Let $A$ be an integral domain which is integrally closed ( in its field of franctions ) and let $K$ be its fraction field. Let $L|K$ be a finite extension and let $B$ be the integral closure of $A$ in $L$. Then $B$ is integrally closed (in its field o fractions).

I know that composition of finite extension is still a finite extension, but how do I know that $B$ is integrally closed?

My idea is the following: $B$ is a field containing $A$ and so is $F$. Thus [L:A]=[L:B] [B:A] and so $B|A$ can't be "not finite".

Is it correct?

Answer 1

By definition, $B$ is integrally closed in $L$, and we want to show that it is integrally closed in its field of fractions. So we can restate the question: Show that $L$ is the field of fractions of $B$.

Is this any easier?

Answer 2

$B$ is the integral closure of $A$ in $L$. Then $B$ is integrally closed in $L$ -- the (integral closure of a ring inside a fixed ring) operator is an idempotent. Let's just check that: take $l\in L$ integral over $B$. Since $B$ is integral over $A$ it follows by transitivity of integral extensions that $l$ is integral over $A$. Therefore $l \in B$.

We should be done now since the field $L$ contains $B$ so it contains its ring of fractions.

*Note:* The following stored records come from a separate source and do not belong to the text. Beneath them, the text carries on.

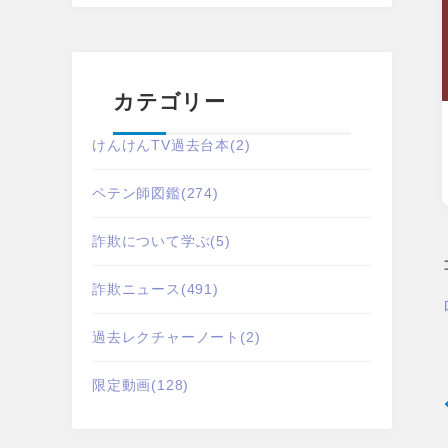
カテゴリー
けんけんTV過去台本
(2)
ペテン師図鑑
(274)
詐欺について学ぶ
(5)
詐欺ニュース
(491)
過去レクチャーノート
(2)
限定動画
(128)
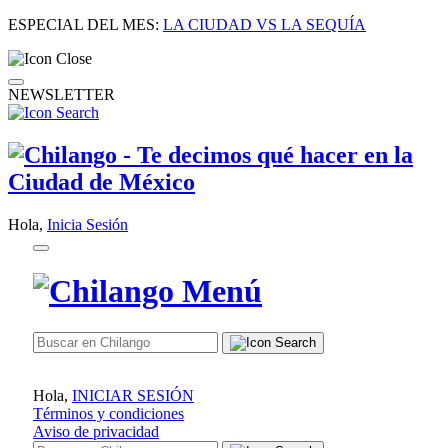
ESPECIAL DEL MES:
LA CIUDAD VS LA SEQUÍA
NEWSLETTER
Hola,
Inicia Sesión
Hola,
INICIAR SESIÓN
Términos y condiciones
Aviso de privacidad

However, we can prove that $L$ is the field of fractions of $B$ if we use that $K$ is the field of fractions of $A$ and $K\subset L$ is algebraic ( so we do not need $A$ integrally closed in $K$ for this, only if we want $B \cap K = A$ ).

Let $l \in L$. $l$ is algebraic over $K$ so we have an algebraic equation with coefficients in $K$. Now every such coefficient is a fraction with numerator and denominator from $A$. Bring all the fractions to a common denominator $a \ne 0$. \begin{eqnarray*} l^n + \frac{a_1}{a} l^{n-1} + \ldots + \frac{a_n}{a} = 0 \end{eqnarray*} Multiply the above equality by $a^n$ and get \begin{eqnarray*} (al)^n + a_1 (al)^{n-1} + a a_2 (al)^{n-2}+\ldots + a^{n-1} a_n = 0 \end{eqnarray*} It follows that $al$ is integral over $A$ and therefore lies in $B$. We get $$l = \frac{al}{a}$$ a fraction with numerator in $B$ and denominator in $A$, hence also in $B$.